### [Data for review]

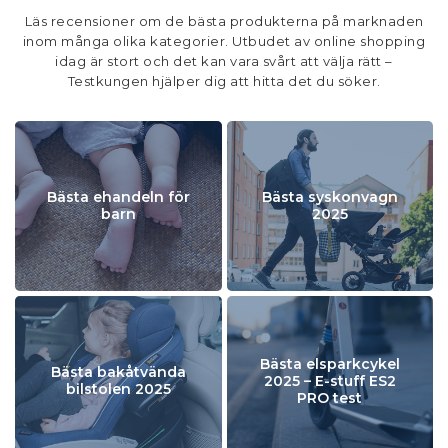
Läs recensioner om de bästa produkterna på marknaden
inom många olika kategorier. Utbudet av online shopping
idag är stort och det kan vara svårt att välja rätt –
Testkungen hjälper dig att hitta det du söker.
Bästa ehandeln för
Bästa syskonvagn
barn
2025
Bästa elsparkcykel
Bästa bakåtvända
2025 – E-stuff ES2
bilstolen 2025
PRO test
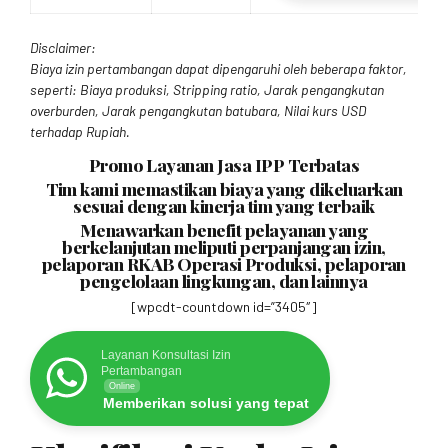
Disclaimer:
Biaya izin pertambangan dapat dipengaruhi oleh beberapa faktor,
seperti: Biaya produksi, Stripping ratio, Jarak pengangkutan
overburden, Jarak pengangkutan batubara, Nilai kurs USD
terhadap Rupiah.
Promo Layanan Jasa IPP Terbatas
Tim kami memastikan biaya yang dikeluarkan
sesuai dengan kinerja tim yang terbaik
Menawarkan benefit pelayanan yang
berkelanjutan meliputi perpanjangan izin,
pelaporan RKAB Operasi Produksi, pelaporan
pengelolaan lingkungan, dan lainnya
[wpcdt-countdown id=”3405″]
Layanan Konsultasi Izin
Pertambangan
Online
Memberikan solusi yang tepat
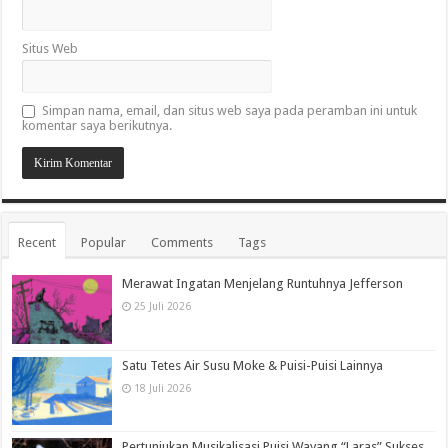
Situs Web
Simpan nama, email, dan situs web saya pada peramban ini untuk
komentar saya berikutnya.
Recent
Popular
Comments
Tags
Merawat Ingatan Menjelang Runtuhnya Jefferson
25 Juli 2026
Satu Tetes Air Susu Moke & Puisi-Puisi Lainnya
18 Juli 2026
Pertunjukan Musikalisasi Puisi Wayang “Laras” Sukses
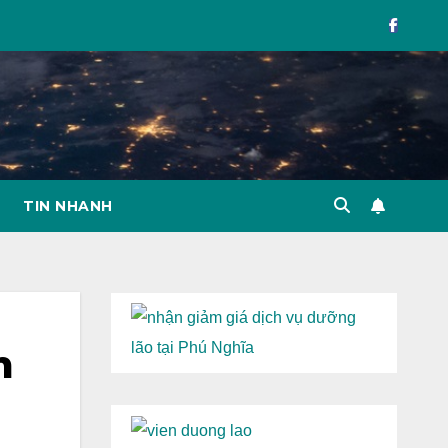
TIN NHANH
m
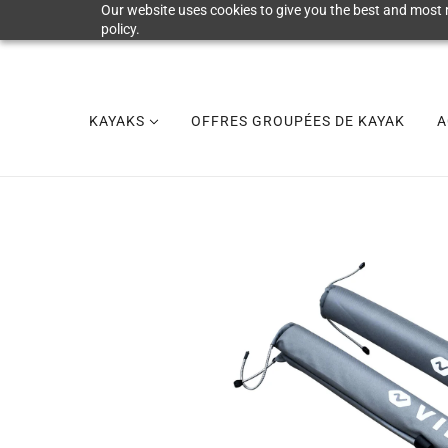
Our website uses cookies to give you the best and most r
policy.
KAYAKS
OFFRES GROUPÉES DE KAYAK
A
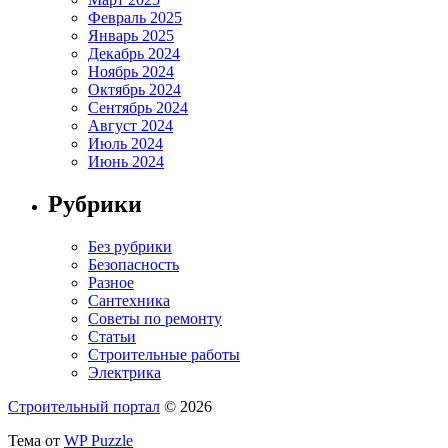
Февраль 2025
Январь 2025
Декабрь 2024
Ноябрь 2024
Октябрь 2024
Сентябрь 2024
Август 2024
Июль 2024
Июнь 2024
Рубрики
Без рубрики
Безопасность
Разное
Сантехника
Советы по ремонту
Статьи
Строительные работы
Электрика
Строительный портал
© 2026
Тема от
WP Puzzle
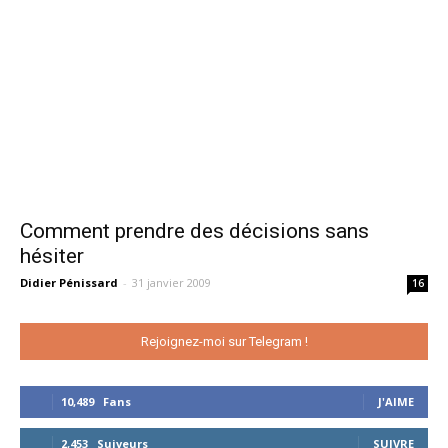
Comment prendre des décisions sans
hésiter
Didier Pénissard
-
31 janvier 2009
16
Rejoignez-moi sur Telegram !
10,489
Fans
J'AIME
2,453
Suiveurs
SUIVRE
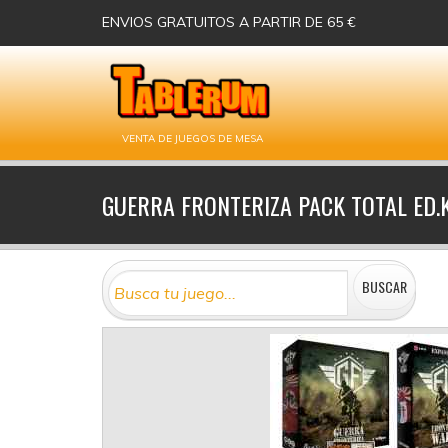
ENVIOS GRATUITOS A PARTIR DE 65 €
VENTA DE JUEGOS DE MESA
GUERRA FRONTERIZA PACK TOTAL ED.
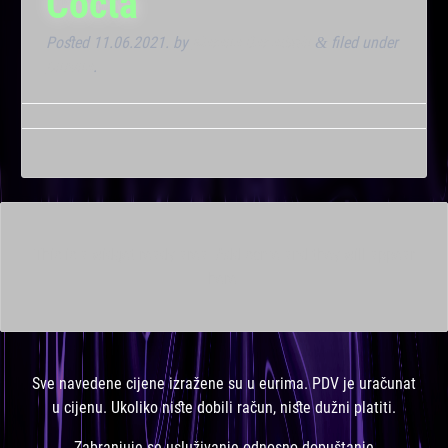
Cocta
Posted
11.06.2021.
by
Marana Bar admin
filed under
&
Dnevna
.
This is a widget ready area. Add some and they will appear
here.
Sve navedene cijene izražene su u eurima. PDV je uračunat
u cijenu. Ukoliko niste dobili račun, niste dužni platiti.
Zabranjuje se usluživanje odnosno dopuštanje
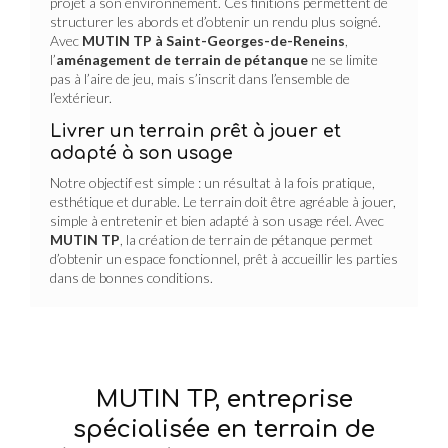
projet à son environnement. Ces finitions permettent de
structurer les abords et d’obtenir un rendu plus soigné.
Avec
MUTIN TP à Saint-Georges-de-Reneins
,
l’
aménagement de terrain de pétanque
ne se limite
pas à l’aire de jeu, mais s’inscrit dans l’ensemble de
l’extérieur.
Livrer un terrain prêt à jouer et
adapté à son usage
Notre objectif est simple : un résultat à la fois pratique,
esthétique et durable. Le terrain doit être agréable à jouer,
simple à entretenir et bien adapté à son usage réel. Avec
MUTIN TP
, la création de terrain de pétanque permet
d’obtenir un espace fonctionnel, prêt à accueillir les parties
dans de bonnes conditions.
MUTIN TP, entreprise
spécialisée en terrain de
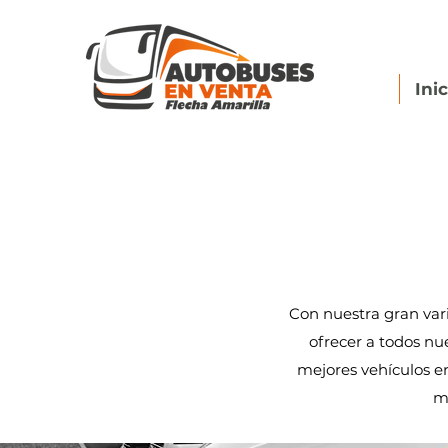
Ini
Con nuestra gran va
ofrecer a todos n
mejores vehículos 
má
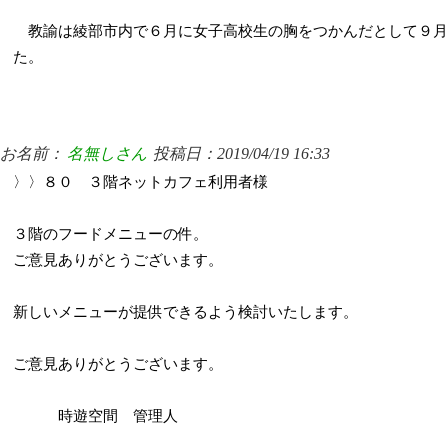
教諭は綾部市内で６月に女子高校生の胸をつかんだとして９月
た。
お名前：
名無しさん
投稿日：2019/04/19 16:33
〉〉８０ ３階ネットカフェ利用者様
３階のフードメニューの件。
ご意見ありがとうございます。
新しいメニューが提供できるよう検討いたします。
ご意見ありがとうございます。
時遊空間 管理人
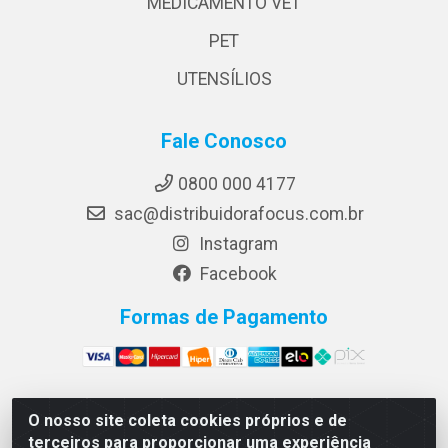
MEDICAMENTO VET
PET
UTENSÍLIOS
Fale Conosco
0800 000 4177
sac@distribuidorafocus.com.br
Instagram
Facebook
Formas de Pagamento
O nosso site coleta cookies próprios e de
Focus Distribuidora LTDA - Rua Republica Eslovaca, 1121
terceiros para proporcionar uma experiência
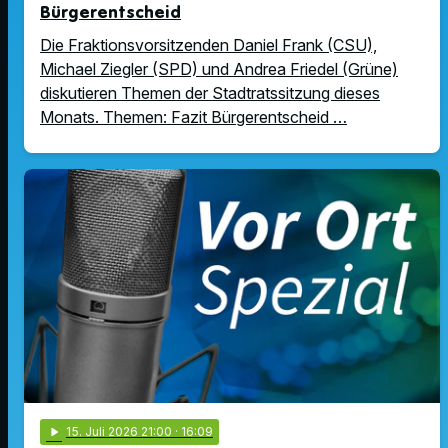
Bürgerentscheid
Die Fraktionsvorsitzenden Daniel Frank (CSU),
Michael Ziegler (SPD) und Andrea Friedel (Grüne)
diskutieren Themen der Stadtratssitzung dieses
Monats. Themen: Fazit Bürgerentscheid …
play_arrow
15
. Juli 2026 21:00
· 16:09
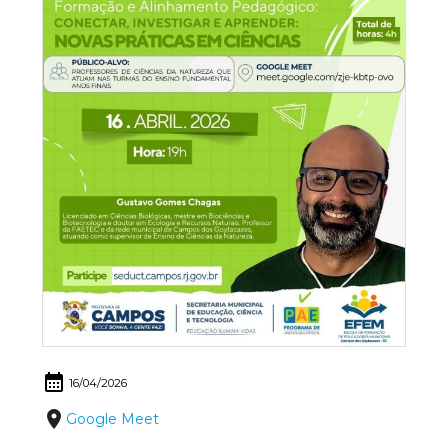
calendar_month
16/04/2026
place
Google Meet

### [Task brief]
Every line from the top of the material above through the line with "Sve navedene cijene" should be duplicated exactly, please; leave out the pictures.

### [Task result]
Läs recensioner om de bästa produkterna på marknaden
inom många olika kategorier. Utbudet av online shopping
idag är stort och det kan vara svårt att välja rätt –
Testkungen hjälper dig att hitta det du söker.
Bästa ehandeln för
Bästa syskonvagn
barn
2025
Bästa elsparkcykel
Bästa bakåtvända
2025 – E-stuff ES2
bilstolen 2025
PRO test
Disclaimer:
Biaya izin pertambangan dapat dipengaruhi oleh beberapa faktor,
seperti: Biaya produksi, Stripping ratio, Jarak pengangkutan
overburden, Jarak pengangkutan batubara, Nilai kurs USD
terhadap Rupiah.
Promo Layanan Jasa IPP Terbatas
Tim kami memastikan biaya yang dikeluarkan
sesuai dengan kinerja tim yang terbaik
Menawarkan benefit pelayanan yang
berkelanjutan meliputi perpanjangan izin,
pelaporan RKAB Operasi Produksi, pelaporan
pengelolaan lingkungan, dan lainnya
[wpcdt-countdown id=”3405″]
Layanan Konsultasi Izin
Pertambangan
Online
Memberikan solusi yang tepat
Situs Web
Simpan nama, email, dan situs web saya pada peramban ini untuk
komentar saya berikutnya.
Recent
Popular
Comments
Tags
Merawat Ingatan Menjelang Runtuhnya Jefferson
25 Juli 2026
Satu Tetes Air Susu Moke & Puisi-Puisi Lainnya
18 Juli 2026
Pertunjukan Musikalisasi Puisi Wayang “Laras” Sukses
TIN NHANH
m
Our website uses cookies to give you the best and most r
policy.
KAYAKS
OFFRES GROUPÉES DE KAYAK
A
Февраль 2025
Январь 2025
Декабрь 2024
Ноябрь 2024
Октябрь 2024
Сентябрь 2024
Август 2024
Июль 2024
Июнь 2024
Рубрики
Без рубрики
Безопасность
Разное
Сантехника
Советы по ремонту
Статьи
Строительные работы
Электрика
Строительный портал
© 2026
Тема от
WP Puzzle
Comment prendre des décisions sans
hésiter
Didier Pénissard
-
31 janvier 2009
16
Rejoignez-moi sur Telegram !
10,489
Fans
J'AIME
2,453
Suiveurs
SUIVRE
ENVIOS GRATUITOS A PARTIR DE 65 €
VENTA DE JUEGOS DE MESA
GUERRA FRONTERIZA PACK TOTAL ED.
Cocta
Posted
11.06.2021.
by
Marana Bar admin
filed under
&
Dnevna
.
This is a widget ready area. Add some and they will appear
here.
Sve navedene cijene izražene su u eurima. PDV je uračunat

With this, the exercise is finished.